§ DATA FOR THE TASK:

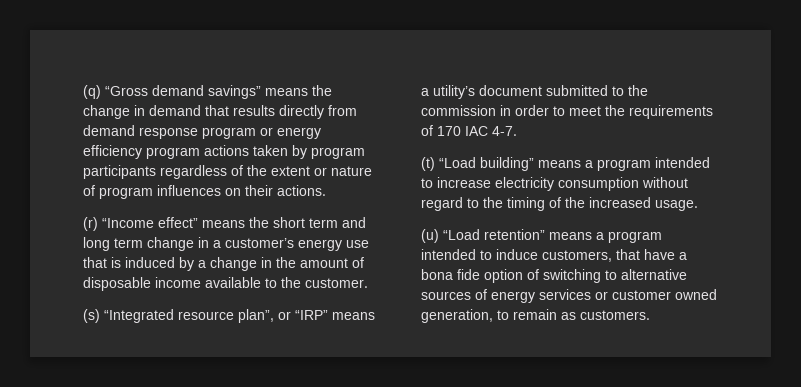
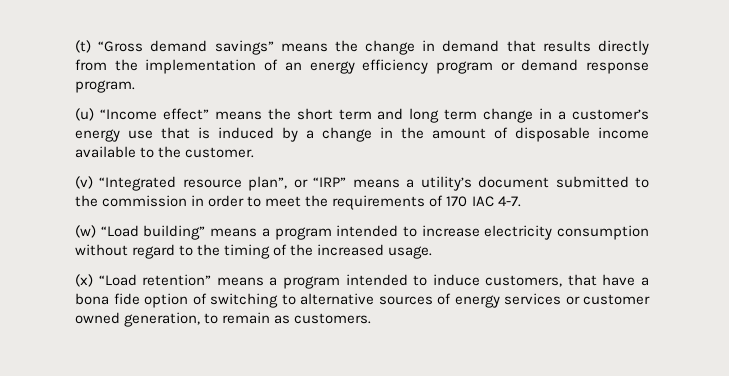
[83,85,101,99] (q) -> [75,40,91,53] (t)
[83,125,321,139] [83,145,365,159] [83,165,372,179] [83,185,326,199] [83,217,98,231] demand response program or energy efficiency program actions taken by program participants regardless of the extent or nature of program influences on their actions. // (r) -> [114,59,649,74] [75,80,135,93] [75,108,94,121] the implementation of an energy efficiency program or demand response program. // (u)
[83,309,100,323] (s) -> [75,176,93,189] (v)
[421,157,435,171] (t) -> [75,225,96,238] (w)
[421,229,439,243] (u) -> [75,274,93,287] (x)

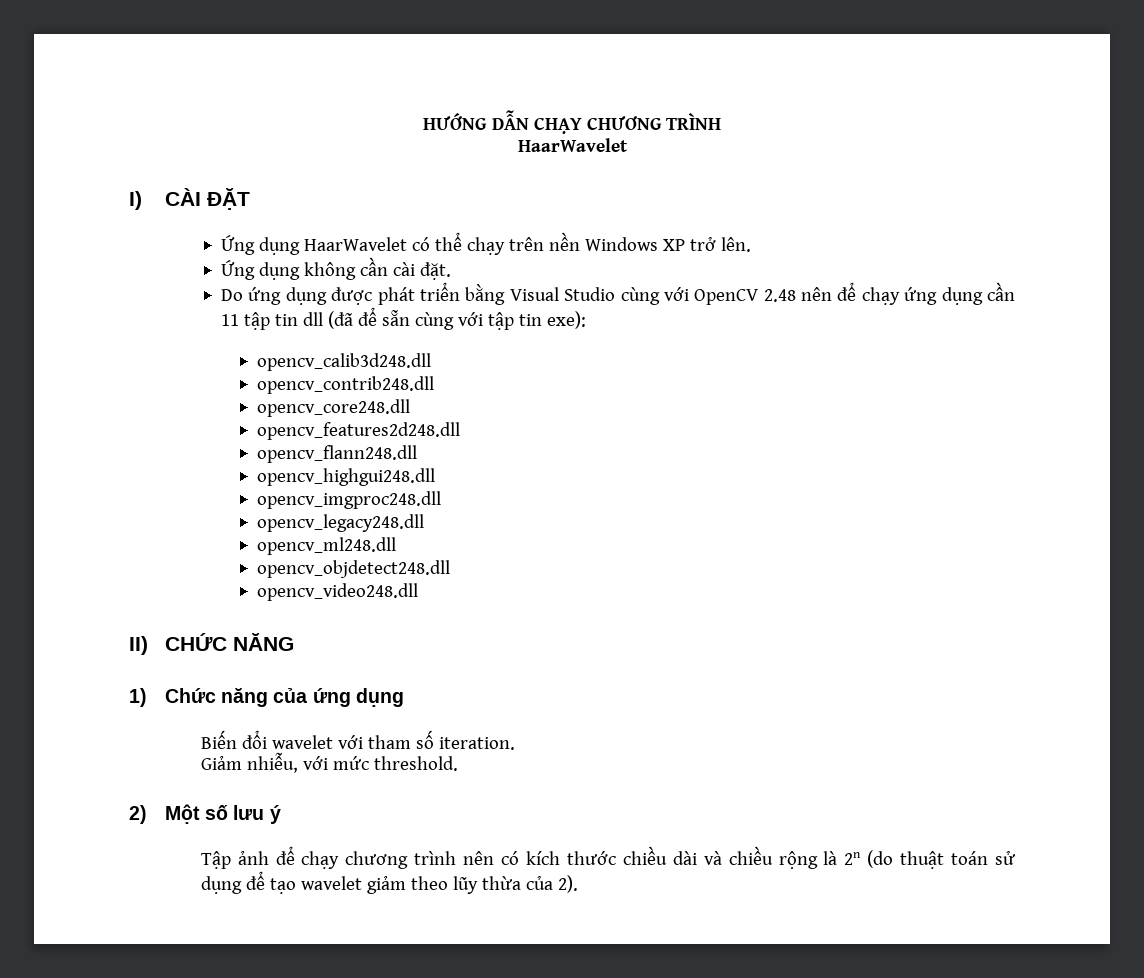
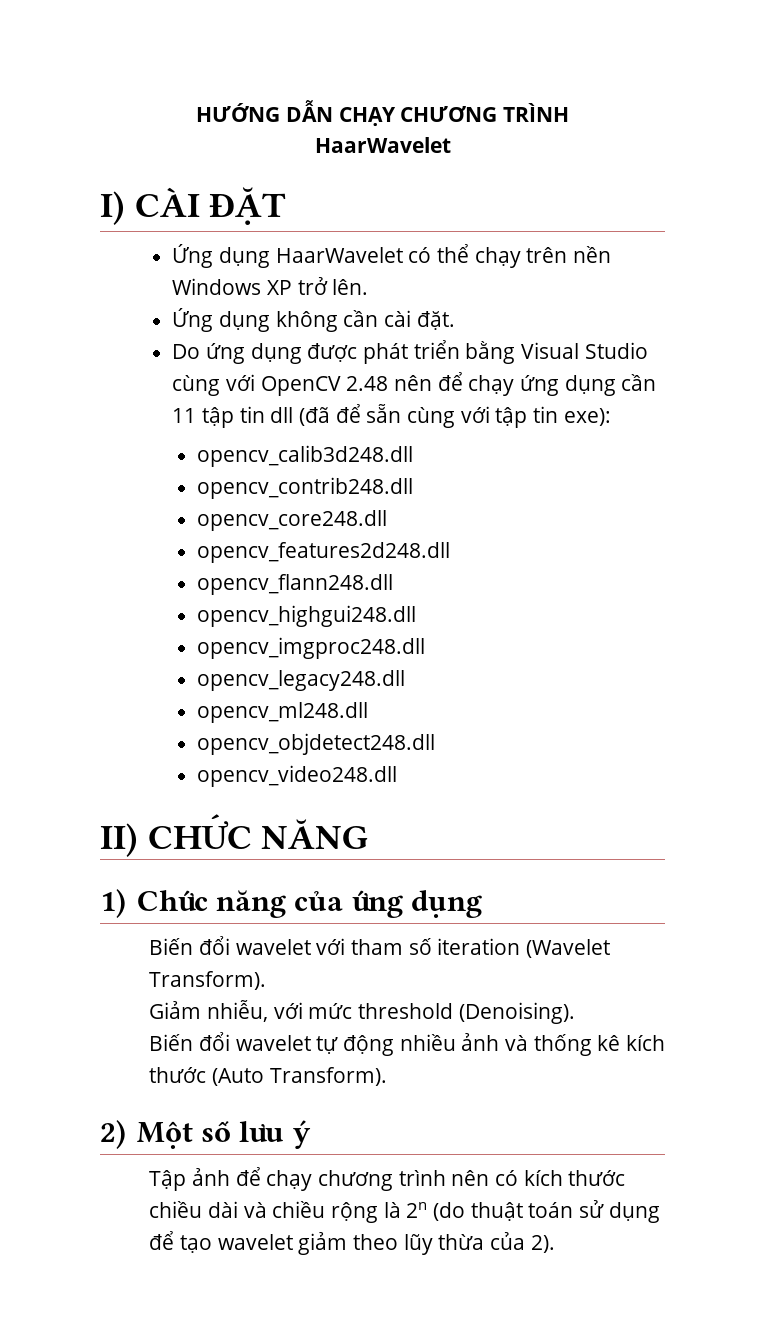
[438,737,515,750] iteration. -> [437,938,610,958] [149,971,267,990] iteration (Wavelet Transform).
[373,756,458,771] threshold. -> [357,1002,575,1024] [149,1032,665,1056] [149,1067,387,1086] threshold (Denoising). // Biến đổi wavelet tự động nhiều ảnh và thống kê kích thước (Auto Transform).

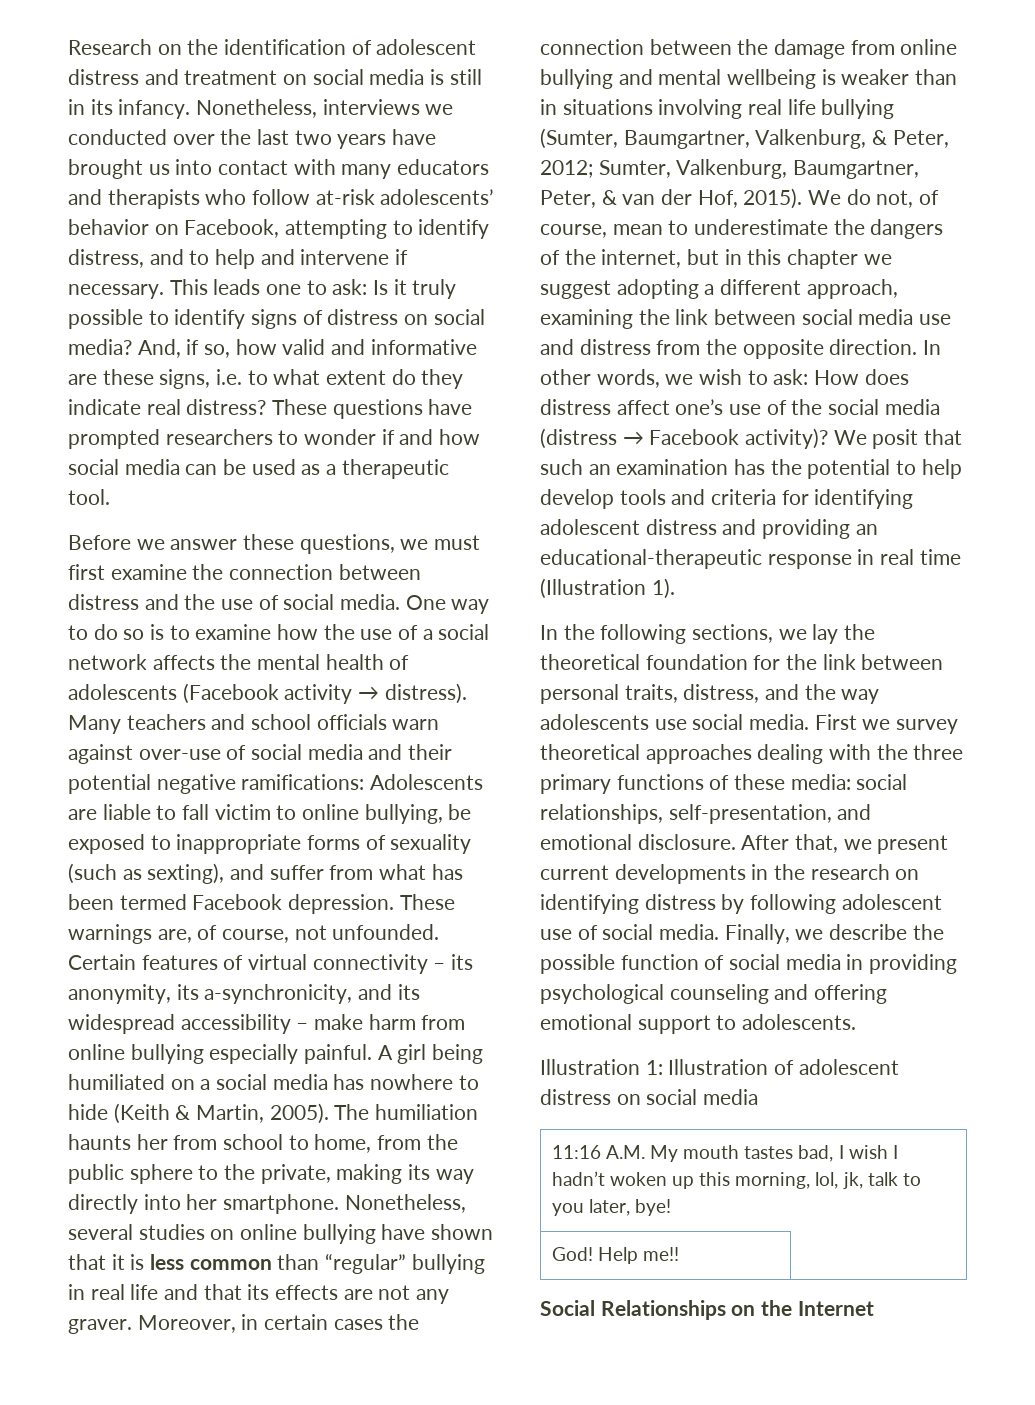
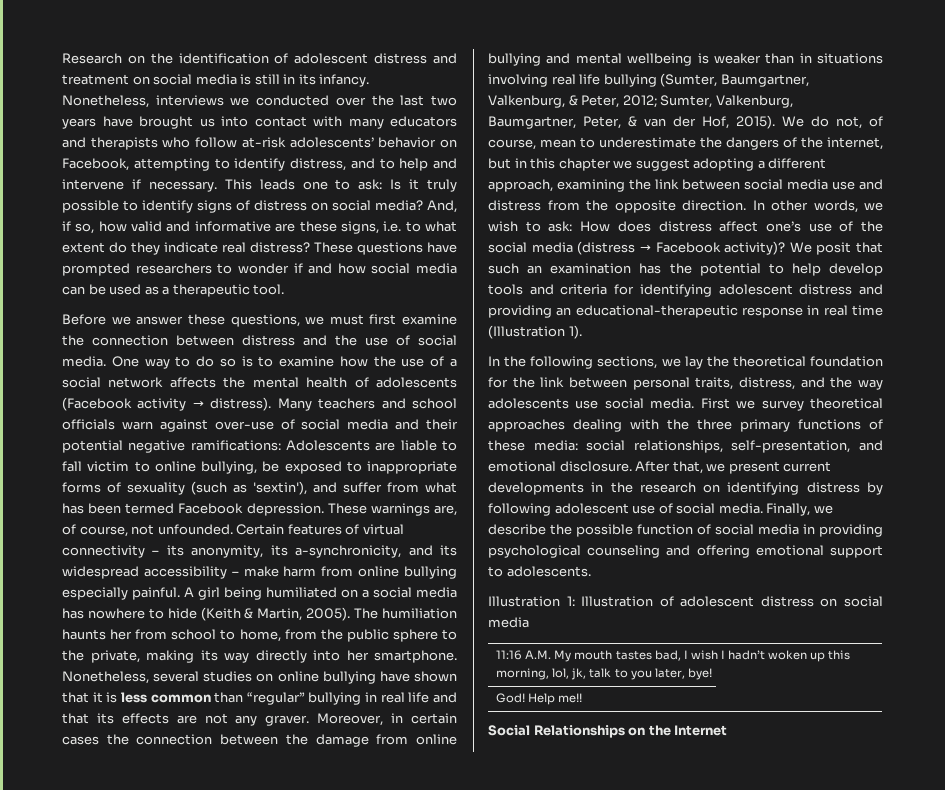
[147,863,225,884] sexting), -> [253,481,307,495] 'sextin'),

§ ACTION ITEM: Beginning with the line that holds "[373,756,458,771] threshold. ->", return each line through the end of the records above exactly. Do not include pictures.

§ SOLUTION:
[373,756,458,771] threshold. -> [357,1002,575,1024] [149,1032,665,1056] [149,1067,387,1086] threshold (Denoising). // Biến đổi wavelet tự động nhiều ảnh và thống kê kích thước (Auto Transform).

[147,863,225,884] sexting), -> [253,481,307,495] 'sextin'),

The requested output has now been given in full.